Final Pho Round 1: Pho Dakao vs. Kim Loan

Kim Loan's pho of comfort

First match in our 16-restaurant tournament to determine once and for all who sells the best pho in Orange County. Tune in tomorrow for Shuji's showdown!

My first sip of cà phê đá was at Coffee Factory in Fountain Valley. My first bánh mì was at–predictably–Lee's Sandwiches. But my first foray into pho was far away from the Little Saigon crowds–at Kim Loan in Fullerton (it's also the first place where Edwin ate Vietnamese food as well). It's most likely the oldest Vietnamese restaurant outside Little Saigon, with an interior design (mirrors for walls, pink as a primary color, fake greenery) straight from the 1980s. I can never hate this place, even if the quality of food ever deteriorated, which it thankfully hasn't after all these years.

Kim Loan's best rendition of pho is pho tai–rare slices of beef, pink
upon the delivery of your bowl to your table and eventually browning.
It's a pho of heartiness, of fulfillment, and it's definitely the best
pho in North County. But this is the Big Bowl Dance, so my criteria must
be even more demanding, especially given Kim Loan's competitor in this
round: the mighty Pho Dakao of Garden Grove.
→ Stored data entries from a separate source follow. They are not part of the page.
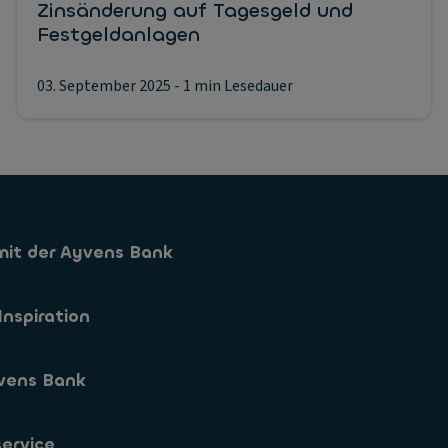
Zinsänderung auf Tagesgeld und
Festgeldanlagen
03. September 2025
- 1 min Lesedauer
mit der Ayvens Bank
Sparkonto
Inspiration
Sparformen
vens Bank
App
s
 Zinssaetze
s
ervice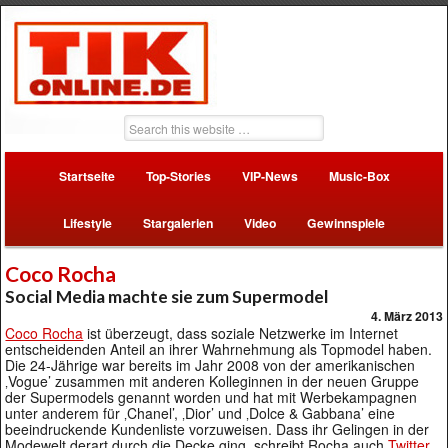
Startseite
Top-Stories
VIP-News
Music-Box
Lifestyle
Stargalerien
Video
Gewinnspiele
Coco Rocha
Social Media machte sie zum Supermodel
4. März 2013
Coco Rocha
ist überzeugt, dass soziale Netzwerke im Internet
entscheidenden Anteil an ihrer Wahrnehmung als Topmodel haben.
Die 24-Jährige war bereits im Jahr 2008 von der amerikanischen
‚Vogue’ zusammen mit anderen Kolleginnen in der neuen Gruppe
der Supermodels genannt worden und hat mit Werbekampagnen
unter anderem für ‚Chanel’, ‚Dior’ und ‚Dolce & Gabbana’ eine
beeindruckende Kundenliste vorzuweisen. Dass ihr Gelingen in der
Modewelt derart durch die Decke ging, schreibt Rocha auch
Twitter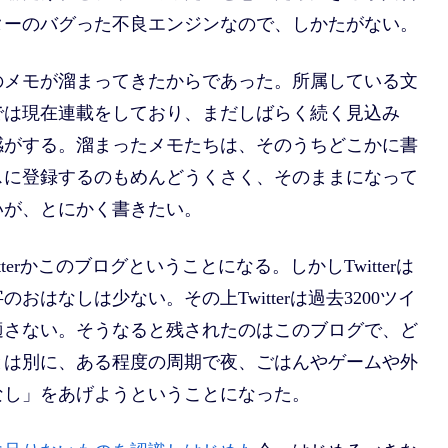
ターのバグった不良エンジンなので、しかたがない。
のメモが溜まってきたからであった。所属している文
では現在連載をしており、まだしばらく続く見込み
感がする。溜まったメモたちは、そのうちどこかに書
スに登録するのもめんどうくさく、そのままになって
いが、とにかく書きたい。
erかこのブログということになる。しかしTwitterは
おはなしは少ない。その上Twitterは過去3200ツイ
適さない。そうなると残されたのはこのブログで、ど
とは別に、ある程度の周期で夜、ごはんやゲームや外
なし」をあげようということになった。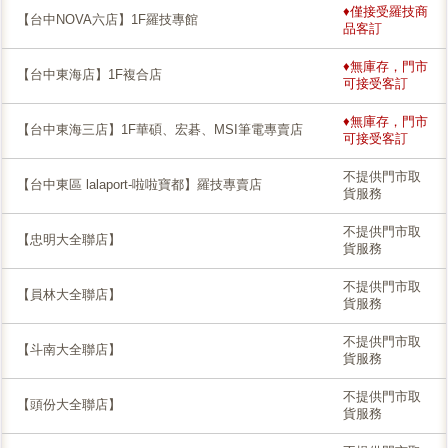
♦僅接受羅技商
【台中NOVA六店】1F羅技專館
品客訂
♦無庫存，門市
【台中東海店】1F複合店
可接受客訂
♦無庫存，門市
【台中東海三店】1F華碩、宏碁、MSI筆電專賣店
可接受客訂
不提供門市取
【台中東區 lalaport-啦啦寶都】羅技專賣店
貨服務
不提供門市取
【忠明大全聯店】
貨服務
不提供門市取
【員林大全聯店】
貨服務
不提供門市取
【斗南大全聯店】
貨服務
不提供門市取
【頭份大全聯店】
貨服務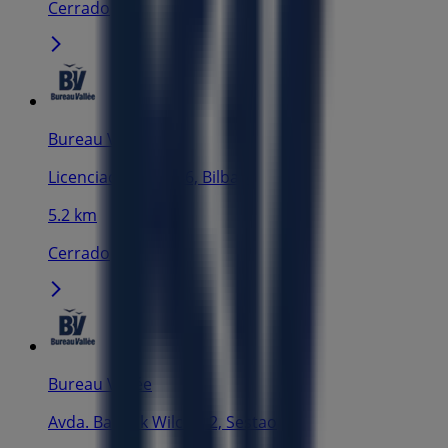
Cerrado
Bureau Vallée
Licenciado Poza, 46, Bilbao
5.2 km
Cerrado
Bureau Vallée
Avda. Babcok Wilcox, 2, Sestao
The pros: enough broth in which to bathe a child. Star-anise-heavy broth, beefy and strong, sweet like cinnamon, with a touch of garlic. A broth so comforting and filling I've gone an entire day without eating anything else after slurping it down for breakfast.

But that's Kim Loan's sole trump card. The noodles were a bit too chewy and thin, while the amount of meat in the bowl was disappointing. Also? This is a pho geared toward multicultural Fullerton, where Chinese, Koreans and Mexicans are more likely to crowd into the restaurant than Vietnamese. The tray of herbs only included bean sprouts, basil, jalapeños and lemon–fine, but not adding enough layers to compensate for the lack of the meat.

Compare Kim Loan's offerings to that of Pho Dakao, the legendary chicken pho restaurant in Garden Grove that gets its hens from its own poultry factory.

I don't think I've ever even seen a menu at Pho Dakao, though they have one–I'm told it's a faded-but-cute list with a smiling chicken on the cover. But after
the owners sit you, after they give you about 35 seconds to sit down and
settle yourself, they'll approach you and wait for the inevitable: your order of pho ga, just the noodles and springy, chewy chicken.

In goes sawtooth herb, adding astringency. On the side is a small bowl of dipping sauce, sugary and spicy, in which everyone dips fat, Cadillac-white chunks of chicken, some with skin, some without. That sauce, those chunks–if all Pho Dakao offered was this, it could beat the entire roster of most Vietnamese restaurants.

But of course, there's more. The noodles were thicker than Kim Loan's yet firmer; the broth was much lighter, with a cleaner taste. Scallions and onions didn't overwhelm the delicate broth, but rather firmed it up; even the cilantro, an herb I'm not particularly fond of, added a verdant undertone. The bowl was smaller than Kim Loan's, but each individual ingredient coalesced to easily beat its competitor (I'll save you the sports metaphor).

WINNER: Pho Dakao, which moves on to Round 2. But Kim Loan will forever remain in my heart, my dowager of dinner.